Depuis 10 ans, on a vu, et applaudi parfois, toutes sortes de Sting: le leader du groupe The Police, l'esthète ambitieux qui nous a présenté dans un aréna ses chansons dans des atours symphoniques, celui aussi qui, pour son plaisir et le nôtre, a fait équipe avec Paul Simon puis avec Peter Gabriel dans deux concerts mémorables.

À la salle Wilfrid-Pelletier, il y a cinq ans, Sting était accompagné uniquement de son band, mais ce concert «intime» ne fut pas mémorable. Non seulement Sting se contentait-il de faire le tour de son jardin sans nouvelles chansons à proposer, mais encore les versions qu'il nous offrait de ses meilleures compositions étaient pâles en comparaison de celles d'origine.

Hier soir, Sting s'est présenté au Métropolis avec un nouvel album, 57h and 9th, dans lequel, dans la toute première chanson, I Can't Stop Thinking About You, il s'adresse à la muse qu'il a sans doute cru avoir perdue au fil des ans. C'est justement la première des sept chansons de son nouveau disque qu'il nous a servies hier, après une généreuse séquence de ses succès, avec The Police et en solo, initiée par l'énergique Synchronicity II. Cette nouvelle chanson qui sonne d'ailleurs comme The Police a été accueillie (presque) aussi chaleureusement que les classiques de l'artiste britannique, donnant le ton à cette soirée réjouissante.

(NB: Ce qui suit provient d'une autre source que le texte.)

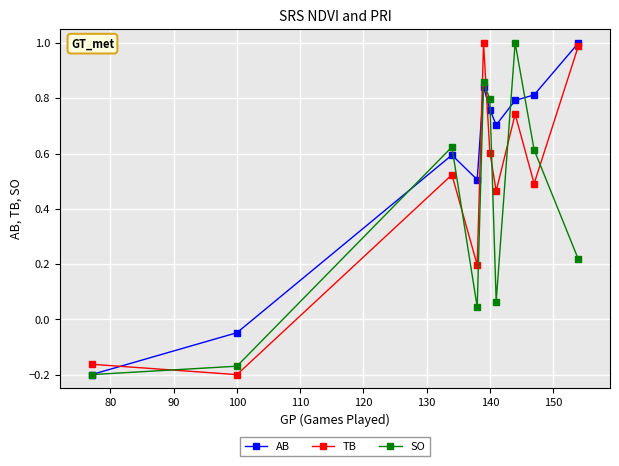

What is the difference between the maximum and minimum values in the TB series?

1.2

Au milieu du spectacle, après une Message In a Bottle saluée par une longue ovation, Sting a cédé l'avant de la scène à son fils Joe Sumner qui, armé de sa guitare acoustique, s'est lancé avec témérité dans Ashes To Ashes du regretté David Bowie, prouvant une fois de plus que l'enfer est parfois pavé de bonnes intentions. Heureusement, ce n'était qu'une mise en bouche pour 50 000, une nouvelle chanson sur l'adulation qui est le lot de la rock star, inspirée à Sting par les nombreux collègues et amis musiciens qu'il a perdus en 2016.

Toujours vivant

Sting lui-même est bien vivant à 65 ans. Pas seulement parce qu'il a enfin accouché d'un album de nouvelles chansons, mais parce qu'il prend un plaisir manifeste à piger dans son vaste répertoire, récent comme ancien. Il ne se contente pas de régurgiter ses chansons platement, comme il l'avait fait à Wilfrid-Pelletier.

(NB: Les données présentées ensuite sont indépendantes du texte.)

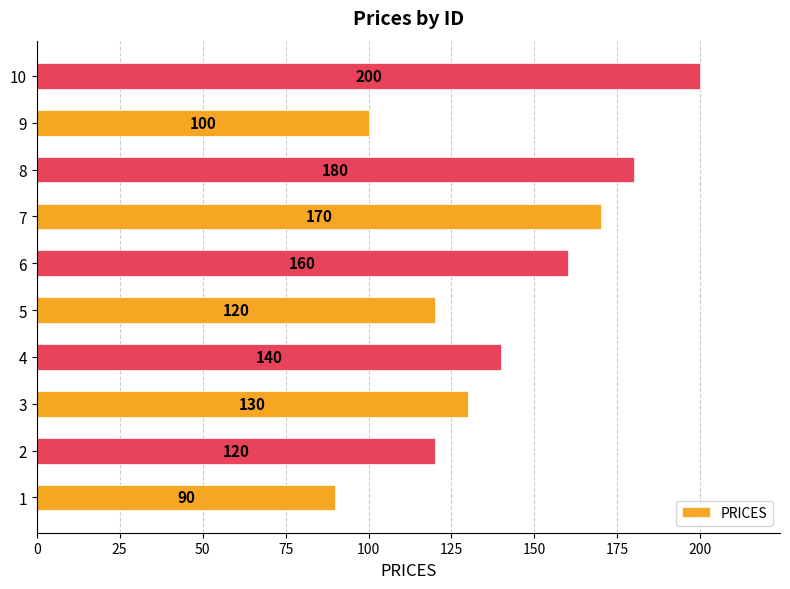

How many bars are there in total?

10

Spirits In the Material World donne toujours dans la pop reggae, mais elle a désormais une énergie plus rock grâce à un solo de Dominic Miller. L'intro d'Englishman in New York n'est pas reconnue tout de suite par les fans puis la basse de Sting vrombit, il se met à faire des wo-o-o et le public embarque à sa suite.

Après avoir mêlé ses musiciens aux armées de Paul Simon et de Peter Gabriel, Sting donne l'impression d'avoir pris goût aux réunions de famille sur scène. Il nous avait dit l'automne dernier qu'il partirait en tournée avec une simple formation rock, les guitares de Dominic Miller et de son fils Rufus, et la batterie de l'ex-Nine Inch Nails Josh Freese, mais comme il est un peu rusé sur les bords, le chanteur et bassiste s'est servi abondamment des voix de son fils Joe et des joyeux Last Bandoleros, qu'on avait vus en première partie de programme, et surtout de leur ami accordéoniste pour donner de nouvelles couleurs à des choses comme She's Too Good For Me et même, belle surprise, l'exquise Fields of Gold dont le solo d'accordéon qui s'était substitué à la guitare acoustique a été chaudement applaudi.

Mais, on ne vous le cachera pas, ce sont encore les pépites d'il y a près de 40 ans, les Roxanne, So Lonely et autres Message In a Bottle qui ont fait délirer le Métropolis, suivies de près par la plus exotique Desert Rose, étonnamment bien servie dans cette configuration rock.

Sting en semblait fort aise, lui qui, en début de spectacle, a rappelé en français à ses plus jeunes fans qui n'étaient pas encore nés que la première fois qu'il avait joué à Montréal, c'était en 1979 au Théâtre St-Denis.

Sting n'est plus le jeune rocker de l'époque, mais sa flamme n'est pas éteinte pour autant. Les quelque 2000 spectateurs qui étaient au Métropolis hier peuvent en témoigner.